Books by Michael Takiff
A Complicated Man: The Life of Bill Clinton as Told by Those Who Know Him
(Yale University Press)
The Bill Clinton story told through the voices of 169 people who knew him. Everyone from the cousin who took six-year-old Bill Clinton to the Saturday afternoon Westerns in Hope, Arkansas, to a former chairman of the joint chiefs of staff. Classmates at every stage of his education. Cabinet members (e.g. William Cohen), political consultants (James Carville, Paul Begala), Democratic and Republican legislators (Barney Frank, Dale Bumpers, Bob Dole, Dick Armey), journalists (Sam Donaldson, Tom Brokaw), lawyers on both sides of the impeachment saga, and even cameos by Chevy Chase and Larry Flynt.
AND Magazine called A Complicated Man “the best oral history book ever written about a President of the United States.” Historian Rick Perlman called the book “An outstanding accomplishment. . . . A historic contribution to the biographical record which will stand for generations”
First Prize, Biography/ Autobiography, Los Angeles Book Festival.
Brave Men, Gentle Heroes: American Fathers and Sons in World War II and Vietnam
The honest, touching, and harrowing stories of men who served in World War II and of their sons who served in Vietnam—fathers and sons bonded as deeply by their experience in war as by blood. These are men from all walks of life, from all the armed services, from every corner of the United States, private to lieutenant colonel, career military and citizen servicemen. Men of European, African, Asian, Latino, and Native American heritage. Catholics, Protestants, Mormons, Jews.

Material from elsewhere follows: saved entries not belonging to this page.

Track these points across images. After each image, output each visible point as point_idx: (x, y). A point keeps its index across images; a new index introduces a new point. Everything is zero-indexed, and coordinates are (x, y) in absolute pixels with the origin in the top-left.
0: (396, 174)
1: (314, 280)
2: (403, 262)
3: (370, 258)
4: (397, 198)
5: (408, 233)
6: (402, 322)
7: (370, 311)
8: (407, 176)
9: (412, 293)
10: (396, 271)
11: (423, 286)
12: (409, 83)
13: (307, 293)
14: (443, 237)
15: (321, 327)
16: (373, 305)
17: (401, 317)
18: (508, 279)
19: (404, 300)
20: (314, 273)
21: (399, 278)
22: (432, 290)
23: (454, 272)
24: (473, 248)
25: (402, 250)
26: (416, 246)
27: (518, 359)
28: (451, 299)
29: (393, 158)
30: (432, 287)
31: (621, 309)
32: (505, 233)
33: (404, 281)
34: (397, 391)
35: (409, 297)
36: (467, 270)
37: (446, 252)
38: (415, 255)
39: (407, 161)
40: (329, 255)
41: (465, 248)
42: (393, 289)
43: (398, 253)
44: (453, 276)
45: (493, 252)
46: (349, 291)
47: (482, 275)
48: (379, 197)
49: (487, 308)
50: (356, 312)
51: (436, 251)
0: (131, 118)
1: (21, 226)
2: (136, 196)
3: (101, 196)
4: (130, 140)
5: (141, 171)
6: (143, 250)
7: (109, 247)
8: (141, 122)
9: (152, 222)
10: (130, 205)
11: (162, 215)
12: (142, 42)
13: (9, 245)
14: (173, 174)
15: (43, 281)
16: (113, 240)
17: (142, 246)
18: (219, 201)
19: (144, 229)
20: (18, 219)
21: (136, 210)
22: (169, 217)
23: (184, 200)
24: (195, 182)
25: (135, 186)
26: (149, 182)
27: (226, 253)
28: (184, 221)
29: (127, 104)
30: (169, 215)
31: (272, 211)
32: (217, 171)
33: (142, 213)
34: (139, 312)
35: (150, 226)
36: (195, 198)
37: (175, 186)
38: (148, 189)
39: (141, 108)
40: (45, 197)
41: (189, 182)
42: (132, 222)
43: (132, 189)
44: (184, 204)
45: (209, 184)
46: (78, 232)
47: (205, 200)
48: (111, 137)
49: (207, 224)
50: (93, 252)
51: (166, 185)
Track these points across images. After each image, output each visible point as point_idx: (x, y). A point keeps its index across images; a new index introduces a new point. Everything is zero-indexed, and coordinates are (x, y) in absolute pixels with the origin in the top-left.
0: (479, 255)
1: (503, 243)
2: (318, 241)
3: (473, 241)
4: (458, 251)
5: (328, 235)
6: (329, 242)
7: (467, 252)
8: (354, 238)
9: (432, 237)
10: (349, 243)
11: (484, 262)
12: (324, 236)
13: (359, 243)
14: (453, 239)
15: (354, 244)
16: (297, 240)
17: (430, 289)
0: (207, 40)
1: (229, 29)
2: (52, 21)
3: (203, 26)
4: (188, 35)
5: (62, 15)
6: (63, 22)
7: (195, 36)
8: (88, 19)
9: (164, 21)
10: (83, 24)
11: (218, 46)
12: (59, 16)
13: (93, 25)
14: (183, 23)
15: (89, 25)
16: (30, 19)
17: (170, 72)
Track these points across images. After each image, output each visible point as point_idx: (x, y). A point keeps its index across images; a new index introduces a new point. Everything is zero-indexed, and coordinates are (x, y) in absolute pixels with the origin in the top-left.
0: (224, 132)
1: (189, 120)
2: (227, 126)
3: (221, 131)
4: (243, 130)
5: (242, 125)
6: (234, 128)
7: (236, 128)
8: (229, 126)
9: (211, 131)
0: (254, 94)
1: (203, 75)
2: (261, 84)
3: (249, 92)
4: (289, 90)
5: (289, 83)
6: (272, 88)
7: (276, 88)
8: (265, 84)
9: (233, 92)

Though World War II and Vietnam were vastly different—the clear aims of World War II, the muddled goals of Vietnam; the hero's welcome accorded World War II veterans, the scorn heaped upon their sons—each war defined a generation. In these pages you will find war's carnage and heroism, purpose and futility, meaning and tragic meaninglessness. Molded by the awful crucible of war, these seemingly ordinary men offer extraordinary insights into what it means to be a warrior, an American, a father, and a son.
Kirkus praised Brave Men as “a superb oral history [that] would do Studs Terkel proud.” A Washington Post “Critics’ Pick.”